Guinée : Nouvelle taxe sur les transactions électroniques dans le code général des impôts
Fiscalité et douane

Cette année en République de Guinée, le droit fiscal s’est encore plus étoffé. Le conseil de la transition a institué à travers la loi de finance de 2023, une nouvelle taxe sur les transactions électroniques.
L’article 12 de ladite loi, complétant l’article 410 quarter du code général des impôts, dispose :
- Il est appliqué une taxe de 5% sur les revenus générés par les services digitaux opérés par les plateformes de commerce électroniques étrangères ou locales
1. Vers une volonté de se conformer aux législations des autres Etats de la sous-région
Cette réforme fiscale s’inscrit dans le même esprit que celles des Etats voisins, à savoir restaurer la stabilité macroéconomique.
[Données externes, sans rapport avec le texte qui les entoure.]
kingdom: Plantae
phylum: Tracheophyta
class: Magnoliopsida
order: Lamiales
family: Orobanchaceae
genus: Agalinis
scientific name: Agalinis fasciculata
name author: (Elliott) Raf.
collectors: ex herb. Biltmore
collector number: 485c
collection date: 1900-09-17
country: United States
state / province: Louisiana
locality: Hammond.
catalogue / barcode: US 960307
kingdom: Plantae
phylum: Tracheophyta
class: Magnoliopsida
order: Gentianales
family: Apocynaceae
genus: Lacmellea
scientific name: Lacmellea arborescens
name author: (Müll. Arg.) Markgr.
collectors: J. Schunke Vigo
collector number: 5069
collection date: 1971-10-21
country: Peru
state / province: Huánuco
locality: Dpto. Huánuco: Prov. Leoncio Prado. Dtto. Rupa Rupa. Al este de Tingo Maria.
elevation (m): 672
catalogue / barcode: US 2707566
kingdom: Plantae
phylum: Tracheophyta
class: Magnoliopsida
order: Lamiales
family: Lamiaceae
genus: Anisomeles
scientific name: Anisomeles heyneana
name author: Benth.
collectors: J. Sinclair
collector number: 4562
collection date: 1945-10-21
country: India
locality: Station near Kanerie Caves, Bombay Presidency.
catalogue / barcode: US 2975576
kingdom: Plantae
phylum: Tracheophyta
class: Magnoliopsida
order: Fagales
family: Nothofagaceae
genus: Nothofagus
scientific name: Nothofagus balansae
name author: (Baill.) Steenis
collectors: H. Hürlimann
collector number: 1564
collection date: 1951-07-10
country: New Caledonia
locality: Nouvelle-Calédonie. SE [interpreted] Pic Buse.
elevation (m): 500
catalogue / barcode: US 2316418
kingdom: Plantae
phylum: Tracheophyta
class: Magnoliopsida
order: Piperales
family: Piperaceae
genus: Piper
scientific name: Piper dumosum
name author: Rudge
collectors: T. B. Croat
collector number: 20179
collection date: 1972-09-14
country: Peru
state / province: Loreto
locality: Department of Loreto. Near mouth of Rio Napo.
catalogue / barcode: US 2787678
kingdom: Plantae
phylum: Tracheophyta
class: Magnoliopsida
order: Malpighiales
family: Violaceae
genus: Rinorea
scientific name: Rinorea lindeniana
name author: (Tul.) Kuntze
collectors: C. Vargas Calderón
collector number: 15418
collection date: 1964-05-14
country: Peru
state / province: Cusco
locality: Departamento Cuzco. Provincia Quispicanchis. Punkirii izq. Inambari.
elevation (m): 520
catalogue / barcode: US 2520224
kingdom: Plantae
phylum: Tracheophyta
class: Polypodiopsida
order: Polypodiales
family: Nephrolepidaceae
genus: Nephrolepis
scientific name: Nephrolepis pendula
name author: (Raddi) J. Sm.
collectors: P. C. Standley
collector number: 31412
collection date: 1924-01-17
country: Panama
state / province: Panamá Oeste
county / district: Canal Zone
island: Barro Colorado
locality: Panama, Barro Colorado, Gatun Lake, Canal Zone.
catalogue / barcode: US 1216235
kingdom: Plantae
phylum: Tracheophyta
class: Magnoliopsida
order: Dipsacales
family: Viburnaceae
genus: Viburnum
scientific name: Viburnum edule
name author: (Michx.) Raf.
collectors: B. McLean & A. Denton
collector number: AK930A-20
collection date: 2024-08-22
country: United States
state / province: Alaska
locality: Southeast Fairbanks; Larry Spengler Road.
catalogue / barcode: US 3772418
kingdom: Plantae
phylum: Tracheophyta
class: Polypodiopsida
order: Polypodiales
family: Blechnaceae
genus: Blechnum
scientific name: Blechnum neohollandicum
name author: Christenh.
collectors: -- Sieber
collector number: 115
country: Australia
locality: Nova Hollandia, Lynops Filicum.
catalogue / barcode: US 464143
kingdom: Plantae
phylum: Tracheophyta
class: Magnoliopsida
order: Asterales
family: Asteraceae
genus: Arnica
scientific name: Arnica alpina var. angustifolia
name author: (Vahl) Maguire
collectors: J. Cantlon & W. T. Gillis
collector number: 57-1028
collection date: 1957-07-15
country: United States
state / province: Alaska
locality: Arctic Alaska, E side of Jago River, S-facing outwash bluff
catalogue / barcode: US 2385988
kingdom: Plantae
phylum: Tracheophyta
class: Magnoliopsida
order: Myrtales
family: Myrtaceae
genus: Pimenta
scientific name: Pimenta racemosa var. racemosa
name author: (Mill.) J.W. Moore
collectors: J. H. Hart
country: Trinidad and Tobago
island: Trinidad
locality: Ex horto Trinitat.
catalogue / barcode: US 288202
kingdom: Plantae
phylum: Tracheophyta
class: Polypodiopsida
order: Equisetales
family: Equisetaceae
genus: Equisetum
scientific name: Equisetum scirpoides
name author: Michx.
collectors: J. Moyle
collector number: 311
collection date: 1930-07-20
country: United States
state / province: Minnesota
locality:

En effet, au Ghana la même taxe a été intégrée dans certaines opérations financières en mars 2022. En Côte d’Ivoire, c’est la loi n°23-2020 du 13 mai 2020 portant loi de finances rectificative pour l’année 2020 qui a institué cette taxe sur les transactions électroniques. Toutefois contrairement à la règlementation de ces Etats, la réforme ne précise ni la portée de la nouvelle taxe, encore moins ses modalités d’application.
2. Une taxe justifiée par l’essor des transactions électroniques en Afrique
Ces dernières années, le commerce électronique a connu un grand essor en Afrique, et est notamment au cœur d’échanges multilatéraux tels que le commerce interentreprises, le commerce entre entreprises et consommateurs, les biens et les services… La croissance des commerces en ligne a également généré des moyens de paiement plus directs, intensifiant les transactions électroniques. Ces dernières ont alors adopté différentes formes afin de répondre aux nouveaux besoins des consommateurs.
Les traditionnelles transactions bancaires ont laissé place à la bancarisation des établissements de réseaux téléphoniques. Le « Mobile money » est aujourd’hui un moyen de paiement bien ancré dans les habitudes de la population grâce à l’incontestable performance des téléphones portables. Il a fortement contribué à l’émergence d’un commerce dit en ligne via les réseaux sociaux, les influenceurs sociaux et autres plateformes.
L’apparition de facilitateur de commerce électronique, des entreprises spécialisées, intensifie la croissance des commerces en ligne poussant les commerçants traditionnels à se familiariser au commerce en ligne. Selon le Globe News Wire, le marché mondial du commerce social connaitrait possiblement une croissance annuelle moyenne de 31,4% entre 2020 et 2027. Aussi les applications de transfert d’argent instantané à l’international, sans passer par les banques, affluent de jour en jour. Sans compter le phénomène des cartes prépayées, présent dans certains Etats africains, et qui est également institué par des structures non bancaires.
3. La potentielle portée fiscale de la nouvelle taxe
Tout compte fait, cela soulève des questions sur la portée fiscale de cette nouvelle taxe, étant donnée l’ampleur des transactions électroniques en Guinée.
Force est de constater que l’imposition à la TVA et aux taxes sur les ventes de l’e-commerce s’avère insuffisante pour régulariser la fiscalité applicable aux acteurs de commerce électroniques et qui jusqu’à présent, leur confère un avantage sur les acteurs traditionnels. La nouvelle taxe électronique serait par conséquent un moyen de rétablir l’équilibre fiscal entre les différentes formes de commerce, mais aussi de régulariser la situation fiscale des acteurs du secteur informel.
L’autre point important émerge dans les conséquences de l’application de la taxe. Les récents outils de transaction électronique sont plus que jamais en adéquation avec les besoins des populations africaines, et la réalité du système économique africain. Etendre ainsi la nouvelle taxe aux transactions effectuées par les consommateurs pourrait sensiblement impacter le panier de la ménagère. D’autant plus que le taux de 5% fixé par l’Etat Guinéen reste supérieure, à celui des autres Etats de la sous-région. En effet, la Côte d’Ivoire présente un taux à 1%. Quant au cas Ghanéen, il est marqué par une évolution du taux : initialement fixé à 1,5%, il a fait l’objet d’une baisse à 1% à la suite de la réception pessimiste des consommateurs.
L’application de la taxe aux établissements risquerait par conséquent d’accroitre le prix des services, causé par sa refacturation au consommateur. Une solution qui aura sans doute d’autres répercussions.